=== Information shown ===

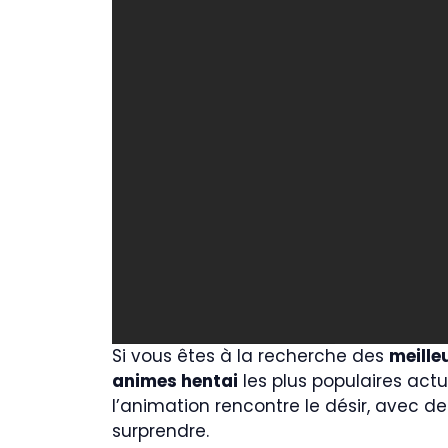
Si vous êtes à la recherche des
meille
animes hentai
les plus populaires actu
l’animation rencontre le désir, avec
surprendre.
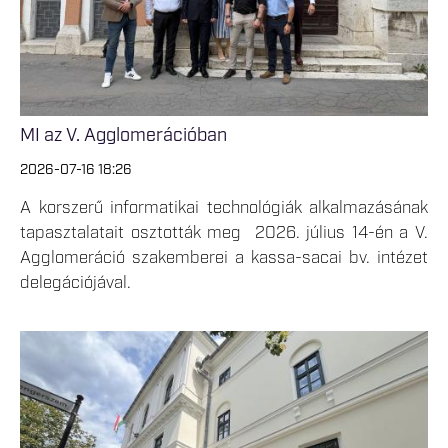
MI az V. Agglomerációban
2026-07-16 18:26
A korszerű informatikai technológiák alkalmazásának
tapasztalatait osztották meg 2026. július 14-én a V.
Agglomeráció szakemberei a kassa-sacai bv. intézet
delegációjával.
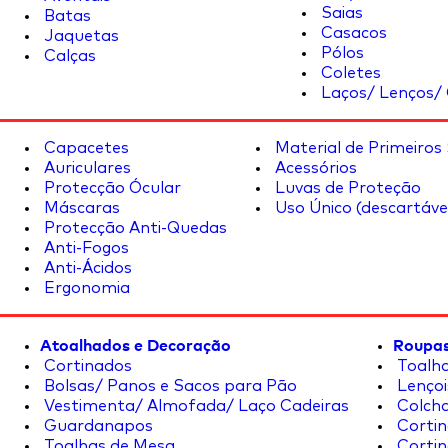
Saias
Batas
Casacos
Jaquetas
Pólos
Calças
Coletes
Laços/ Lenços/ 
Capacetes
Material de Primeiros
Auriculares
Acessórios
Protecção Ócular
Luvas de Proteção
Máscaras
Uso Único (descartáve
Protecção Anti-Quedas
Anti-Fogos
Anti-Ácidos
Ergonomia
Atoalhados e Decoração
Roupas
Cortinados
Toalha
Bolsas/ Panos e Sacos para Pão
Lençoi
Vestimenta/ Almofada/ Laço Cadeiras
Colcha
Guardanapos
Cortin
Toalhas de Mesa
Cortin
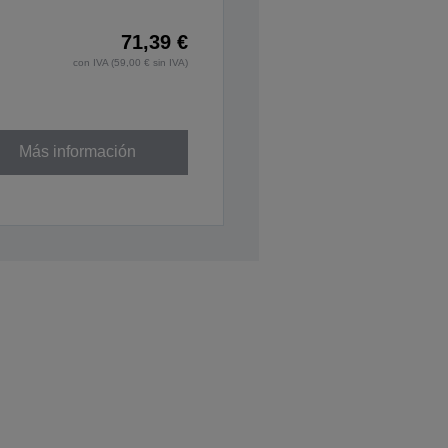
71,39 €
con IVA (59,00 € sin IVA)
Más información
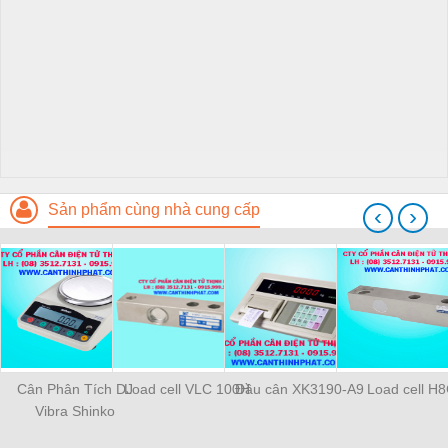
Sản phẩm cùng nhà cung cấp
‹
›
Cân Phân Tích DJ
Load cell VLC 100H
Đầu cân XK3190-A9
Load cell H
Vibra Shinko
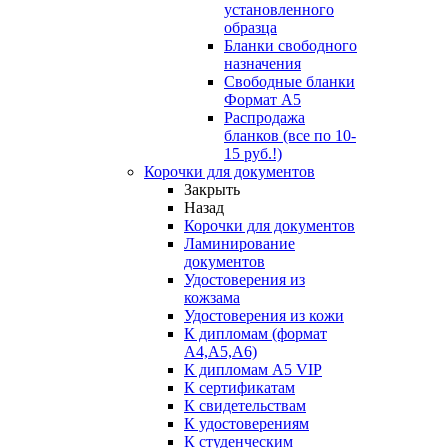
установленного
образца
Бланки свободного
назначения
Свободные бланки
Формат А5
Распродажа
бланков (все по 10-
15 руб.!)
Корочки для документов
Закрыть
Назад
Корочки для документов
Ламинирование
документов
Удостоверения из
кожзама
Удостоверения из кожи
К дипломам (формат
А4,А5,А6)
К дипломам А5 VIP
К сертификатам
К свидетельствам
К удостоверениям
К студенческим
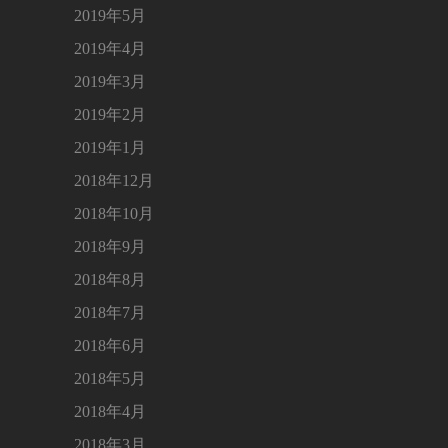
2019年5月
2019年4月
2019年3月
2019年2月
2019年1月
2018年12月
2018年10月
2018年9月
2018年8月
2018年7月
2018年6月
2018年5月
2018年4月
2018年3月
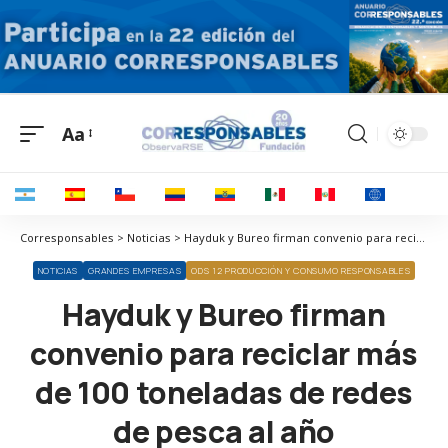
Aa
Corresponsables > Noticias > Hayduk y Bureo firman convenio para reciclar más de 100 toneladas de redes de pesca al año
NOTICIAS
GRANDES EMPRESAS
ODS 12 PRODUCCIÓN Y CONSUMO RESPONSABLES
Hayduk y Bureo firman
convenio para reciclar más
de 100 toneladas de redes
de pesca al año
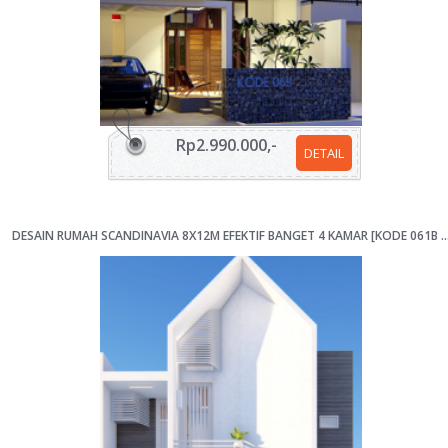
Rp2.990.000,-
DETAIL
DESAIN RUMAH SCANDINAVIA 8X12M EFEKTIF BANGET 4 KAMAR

===

What the exercise asks =
Write out, exactly and with nothing added, every line from the one that holds "Laços/ Lenços/" to the end of the entries above; pictures stay out.

Response =
Laços/ Lenços/ 
Capacetes
Material de Primeiros
Auriculares
Acessórios
Protecção Ócular
Luvas de Proteção
Máscaras
Uso Único (descartáve
Protecção Anti-Quedas
Anti-Fogos
Anti-Ácidos
Ergonomia
Atoalhados e Decoração
Roupas
Cortinados
Toalha
Bolsas/ Panos e Sacos para Pão
Lençoi
Vestimenta/ Almofada/ Laço Cadeiras
Colcha
Guardanapos
Cortin
Toalhas de Mesa
Cortin
71,39 €
con IVA (59,00 € sin IVA)
Más información
Sản phẩm cùng nhà cung cấp
‹
›
Cân Phân Tích DJ
Load cell VLC 100H
Đầu cân XK3190-A9
Load cell H
Vibra Shinko
установленного
образца
Бланки свободного
назначения
Свободные бланки
Формат А5
Распродажа
бланков (все по 10-
15 руб.!)
Корочки для документов
Закрыть
Назад
Корочки для документов
Ламинирование
документов
Удостоверения из
кожзама
Удостоверения из кожи
К дипломам (формат
А4,А5,А6)
К дипломам А5 VIP
К сертификатам
К свидетельствам
К удостоверениям
К студенческим
2019年5月
2019年4月
2019年3月
2019年2月
2019年1月
2018年12月
2018年10月
2018年9月
2018年8月
2018年7月
2018年6月
2018年5月
2018年4月
2018年3月
Aa
Corresponsables > Noticias > Hayduk y Bureo firman convenio para reciclar más de 100 toneladas de redes de pesca al año
NOTICIAS
GRANDES EMPRESAS
ODS 12 PRODUCCIÓN Y CONSUMO RESPONSABLES
Hayduk y Bureo firman
convenio para reciclar más
de 100 toneladas de redes
de pesca al año
Rp2.990.000,-
DETAIL
DESAIN RUMAH SCANDINAVIA 8X12M EFEKTIF BANGET 4 KAMAR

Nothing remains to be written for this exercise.